Restoring a large WordPress Database
This article applies not only to people who use WordPress technology for their websites or blogs, but to anybody who uses any kind of CMS, for example, Joomla and Drupal, which uses a MySql database . However it may not apply to bloggers who use blogging software on third party servers such as wordpress.com or Blogger.
If you have a blog or website on your own server that uses a MySql database as WordPress does, and you update your blog or website frequently, your database has probably grown to several 10s of megabytes over the years. If so, unless you know how to backup your database and uploaded files to your PC, and also how to restore them to your server when needed, you are in jeopardy of losing hundreds of hours of hard work if the server crashes!
I’ve been using WordPress for this blog since the beginning of 2009 and the database has grown to nearly 60 megabytes. I ran into trouble yesterday and needed to restore a very recent backup of the database to my server. I learned I cannot do this through phpMyAdmin as I did with databases of smaller WordPress sites because phpMyAdmin does not allow importing of large files! I kept getting error messages saying I had exceeded the memory limit.

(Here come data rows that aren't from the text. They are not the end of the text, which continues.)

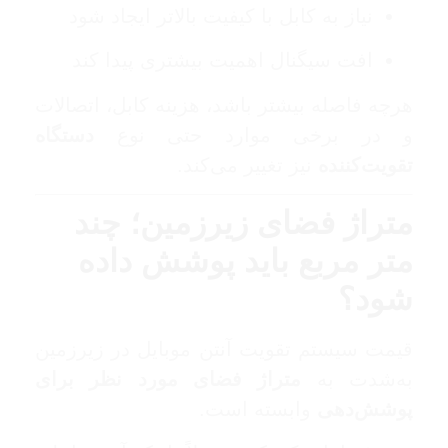
نیاز به کابل با کیفیت بالاتر ایجاد شود
افت سیگنال اهمیت بیشتری پیدا کند
هرچه فاصله بیشتر باشد، هزینه کابل، اتصالات
و در برخی موارد حتی نوع
دستگاه
تقویت‌کننده
نیز تغییر می‌کند.
متراژ فضای زیرزمین؛ چند
متر مربع باید پوشش داده
شود؟
قیمت سیستم تقویت آنتن موبایل در زیرزمین
به‌شدت به
متراژ فضای مورد نظر برای
پوشش‌دهی
وابسته است.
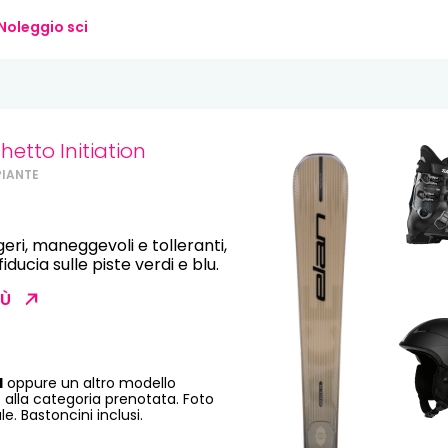
13
14
15
16
17
18
Noleggio sci
20
21
22
23
24
25
27
28
29
30
31
etto Initiation
PIANTE
geri, maneggevoli e tolleranti,
iducia sulle piste verdi e blu.
IÙ
H
oppure un altro modello
 alla categoria prenotata. Foto
e. Bastoncini inclusi.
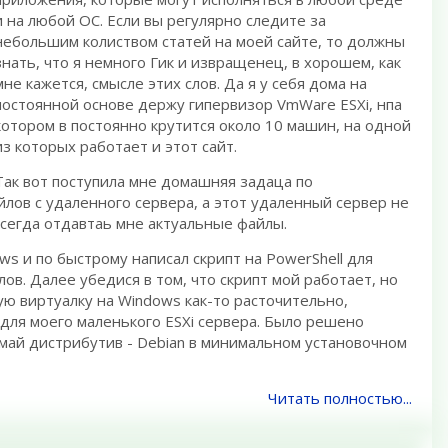
и на любой ОС. Если вы регулярно следите за
небольшим колиством статей на моей сайте, то должны
знать, что я немного Гик и извращенец, в хорошем, как
мне кажется, смысле этих слов. Да я у себя дома на
постоянной основе держу гипервизор VmWare ESXi, нпа
котором в постоянно крутится около 10 машин, на одной
из которых работает и этот сайт.
Так вот поступила мне домашняя задаца по
лов с удаленного сервера, а этот удаленный сервер не
всегда отдавтаь мне актуальные файлы.
ws и по быстрому написал скрипт на PowerShell для
лов. Далее убедися в том, что скрипт мой работает, но
ую виртуалку на Windows как-то расточительно,
для моего маленького ESXi сервера. Было решено
имай дистрибутив - Debian в минимальном установочном
Читать полностью...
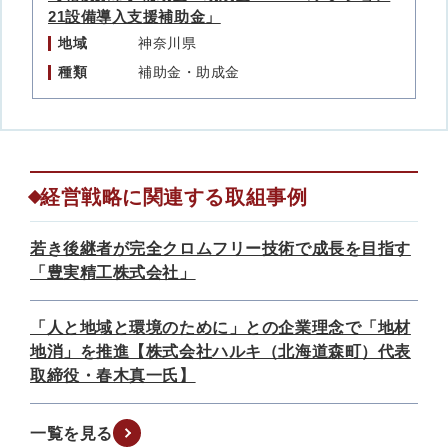
21設備導入支援補助金」
地域
神奈川県
種類
補助金・助成金
経営戦略に関連する取組事例
若き後継者が完全クロムフリー技術で成長を目指す
「豊実精工株式会社」
「人と地域と環境のために」との企業理念で「地材
地消」を推進【株式会社ハルキ（北海道森町）代表
取締役・春木真一氏】
一覧を見る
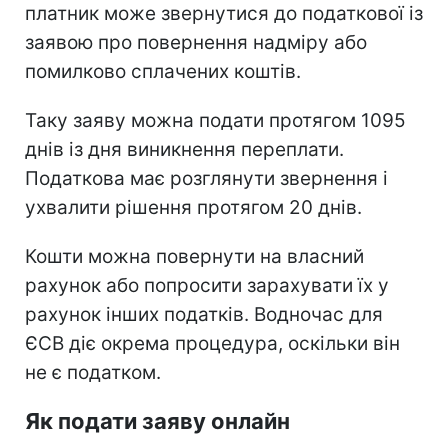
платник може звернутися до податкової із
заявою про повернення надміру або
помилково сплачених коштів.
Таку заяву можна подати протягом 1095
днів із дня виникнення переплати.
Податкова має розглянути звернення і
ухвалити рішення протягом 20 днів.
Кошти можна повернути на власний
рахунок або попросити зарахувати їх у
рахунок інших податків. Водночас для
ЄСВ діє окрема процедура, оскільки він
не є податком.
Як подати заяву онлайн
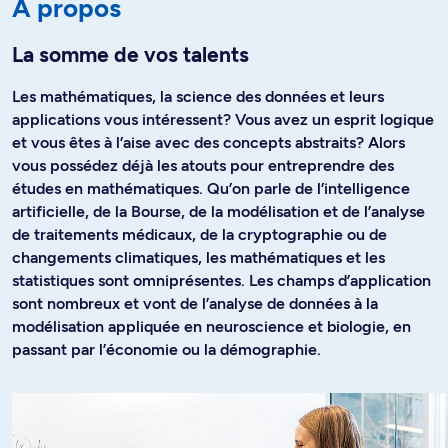
À propos
La somme de vos talents
Les mathématiques, la science des données et leurs
applications vous intéressent? Vous avez un esprit logique
et vous êtes à l’aise avec des concepts abstraits? Alors
vous possédez déjà les atouts pour entreprendre des
études en mathématiques. Qu’on parle de l’intelligence
artificielle, de la Bourse, de la modélisation et de l’analyse
de traitements médicaux, de la cryptographie ou de
changements climatiques, les mathématiques et les
statistiques sont omniprésentes. Les champs d’application
sont nombreux et vont de l’analyse de données à la
modélisation appliquée en neuroscience et biologie, en
passant par l’économie ou la démographie.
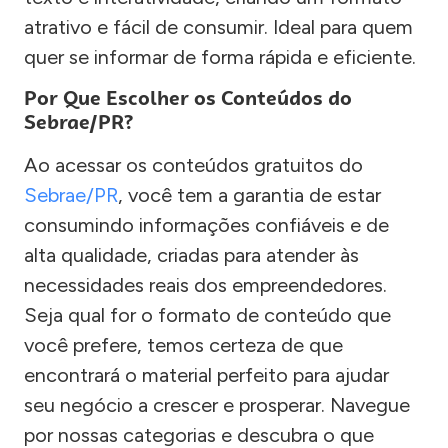
atrativo e fácil de consumir. Ideal para quem
quer se informar de forma rápida e eficiente.
Por Que Escolher os Conteúdos do
Sebrae/PR?
Ao acessar os conteúdos gratuitos do
Sebrae/PR
, você tem a garantia de estar
consumindo informações confiáveis e de
alta qualidade, criadas para atender às
necessidades reais dos empreendedores.
Seja qual for o formato de conteúdo que
você prefere, temos certeza de que
encontrará o material perfeito para ajudar
seu negócio a crescer e prosperar. Navegue
por nossas categorias e descubra o que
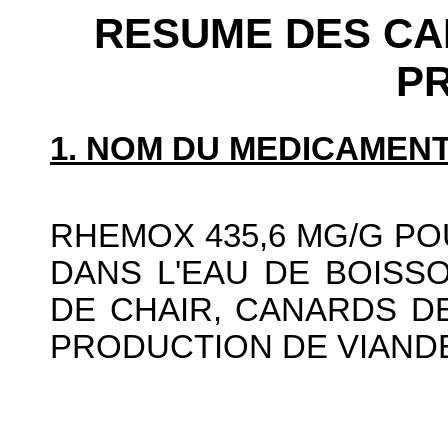
RESUME DES CA
P
1. NOM DU MEDICAMENT
RHEMOX 435,6 MG/G P
DANS L'EAU DE BOISS
DE CHAIR, CANARDS D
PRODUCTION DE VIAND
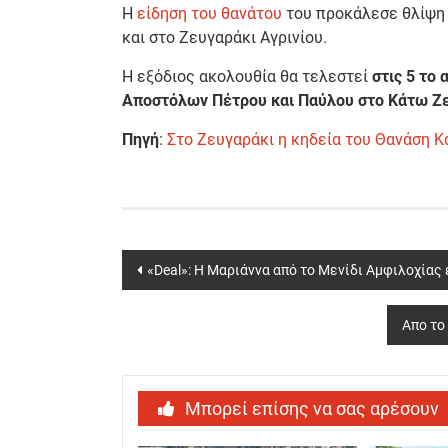
H
είδηση του θανάτου
του προκάλεσε θλίψη τ
και στο Ζευγαράκι Αγρινίου.
Η εξόδιος ακολουθία θα τελεστεί
στις 5 το
Αποστόλων Πέτρου και Παύλου στο Κάτω Ζε
Πηγή
:
Στο Ζευγαράκι η κηδεία του Θανάση Κ
Post
«Deal»: Η Μαριάννα από το Μενίδι Αμφιλοχίας
navigation
Απο το
Μπορεί επίσης να σας αρέσουν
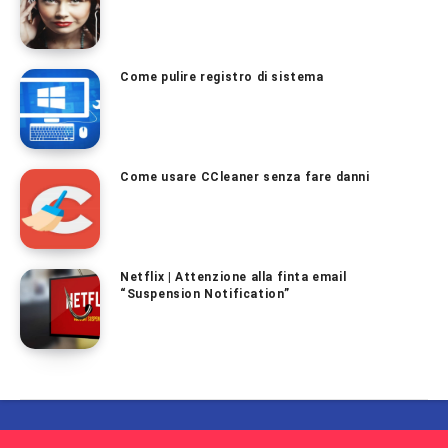
Come pulire registro di sistema
Come usare CCleaner senza fare danni
Netflix | Attenzione alla finta email
“Suspension Notification”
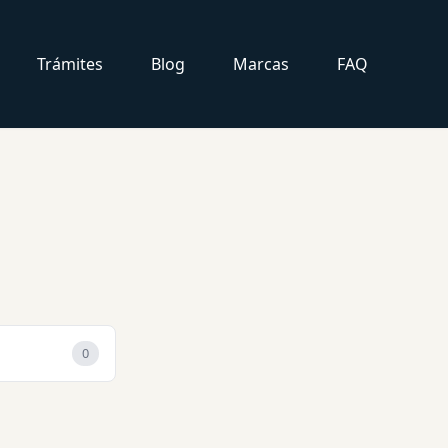
Trámites
Blog
Marcas
FAQ
0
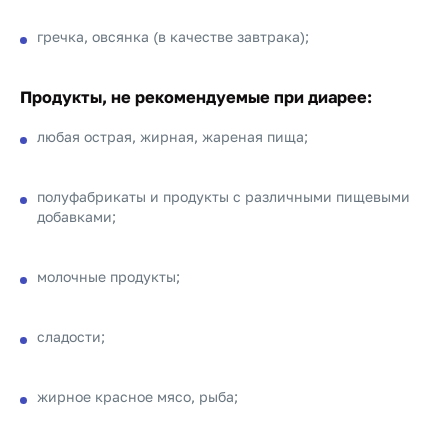
гречка, овсянка (в качестве завтрака);
Продукты, не рекомендуемые при диарее
:
любая острая, жирная, жареная пища;
полуфабрикаты и продукты с различными пищевыми
добавками;
молочные продукты;
сладости;
жирное красное мясо, рыба;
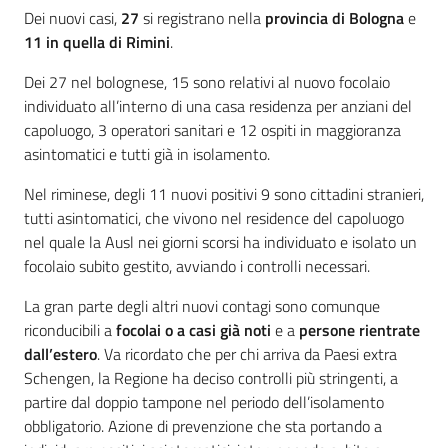
Dei nuovi casi,
27
si registrano nella
provincia di Bologna
e
11 in quella di Rimini
.
Dei 27 nel bolognese, 15 sono relativi al nuovo focolaio
individuato all’interno di una casa residenza per anziani del
capoluogo, 3 operatori sanitari e 12 ospiti in maggioranza
asintomatici e tutti già in isolamento.
Nel riminese, degli 11 nuovi positivi 9 sono cittadini stranieri,
tutti asintomatici, che vivono nel residence del capoluogo
nel quale la Ausl nei giorni scorsi ha individuato e isolato un
focolaio subito gestito, avviando i controlli necessari.
La gran parte degli altri nuovi contagi sono comunque
riconducibili a
focolai o a casi già noti
e a
persone rientrate
dall’estero
. Va ricordato che per chi arriva da Paesi extra
Schengen, la Regione ha deciso controlli più stringenti, a
partire dal doppio tampone nel periodo dell’isolamento
obbligatorio. Azione di prevenzione che sta portando a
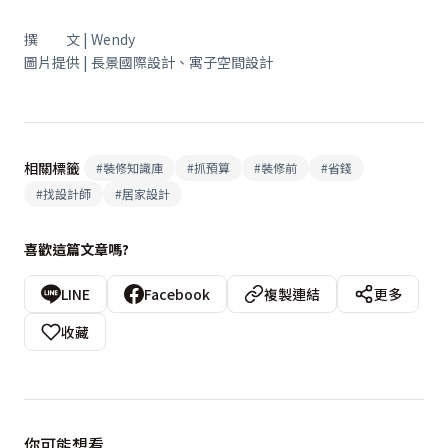
撰 文 | Wendy
圖片提供 | 長景國際設計、寓子空間設計
相關標籤
#
裝修知識庫
#
抓預算
#
裝修前
#
省錢
#
找設計師
#
居家設計
喜歡這篇文章嗎?
LINE
Facebook
複製連結
更多
收藏
你可能想看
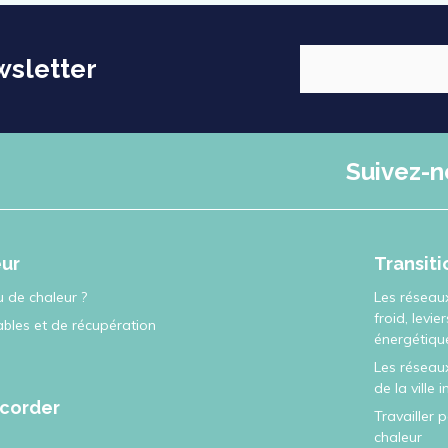
wsletter
Suivez-n
eur
Transit
 de chaleur ?
Les réseau
froid, levie
ables et de récupération
énergétiqu
Les réseaux
de la ville 
corder
Travailler 
chaleur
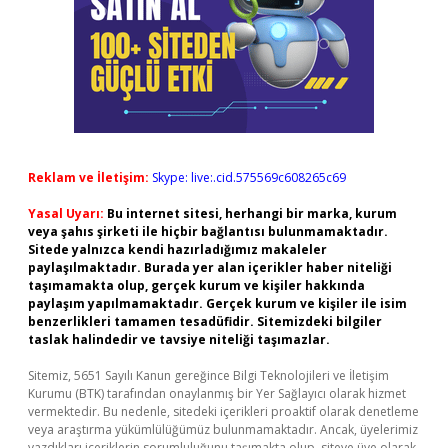
Reklam ve İletişim:
Skype: live:.cid.575569c608265c69
Yasal Uyarı:
Bu internet sitesi, herhangi bir marka, kurum
veya şahıs şirketi ile hiçbir bağlantısı bulunmamaktadır.
Sitede yalnızca kendi hazırladığımız makaleler
paylaşılmaktadır. Burada yer alan içerikler haber niteliği
taşımamakta olup, gerçek kurum ve kişiler hakkında
paylaşım yapılmamaktadır. Gerçek kurum ve kişiler ile isim
benzerlikleri tamamen tesadüfidir. Sitemizdeki bilgiler
taslak halindedir ve tavsiye niteliği taşımazlar.
Sitemiz, 5651 Sayılı Kanun gereğince Bilgi Teknolojileri ve İletişim
Kurumu (BTK) tarafından onaylanmış bir Yer Sağlayıcı olarak hizmet
vermektedir. Bu nedenle, sitedeki içerikleri proaktif olarak denetleme
veya araştırma yükümlülüğümüz bulunmamaktadır. Ancak, üyelerimiz
yazdıkları içeriklerin sorumluluğunu taşımakta olup, siteye üye olarak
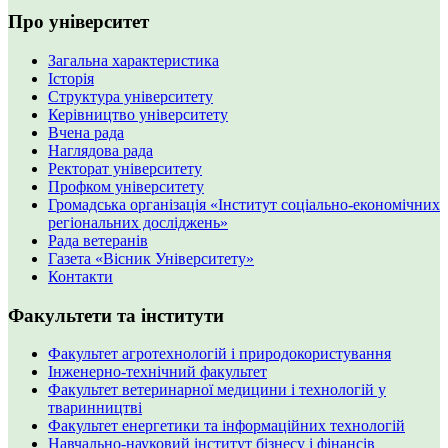
Про університет
Загальна характеристика
Історія
Структура університету
Керівництво університету
Вчена рада
Наглядова рада
Ректорат університету
Профком університету
Громадська організація «Інститут соціально-економічних
регіональних досліджень»
Рада ветеранів
Газета «Вісник Університету»
Контакти
Факультети та інститути
Факультет агротехнологій і природокористування
Інженерно-технічний факультет
Факультет ветеринарної медицини і технологій у
тваринництві
Факультет енергетики та інформаційних технологій
Навчально-науковий інститут бізнесу і фінансів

The answer was to bypass using phpMyAdmin entirely and use a script called “BigDump“. I learned about BigDump from http://educhalk.org/blog/2009/01/how-to-import-a-large-wordpress-database-an-alternative-to-phpmyadmin/ and followed the instructions. First I tried to use it to import the database I got using the phpMyAdmin’s database export process, but BigDump aborted in an error. I tried to follow the instructions on the above website how to fix that error, but it didn’t work for me. I then tried to import a different database backup file, one created by On Line Backup for WordPress, a plugin I recently installed. This time BigDump did its job! This blog with all of its posts, pages and theme tweaks, was restored! Only some of the graphics and plugins where missing. I restored them from the file backup which On Line Backup for WordPress created for me. Note that the reason I could do that was because I uploaded via FTP again a downloaded backup, not just one left on the server.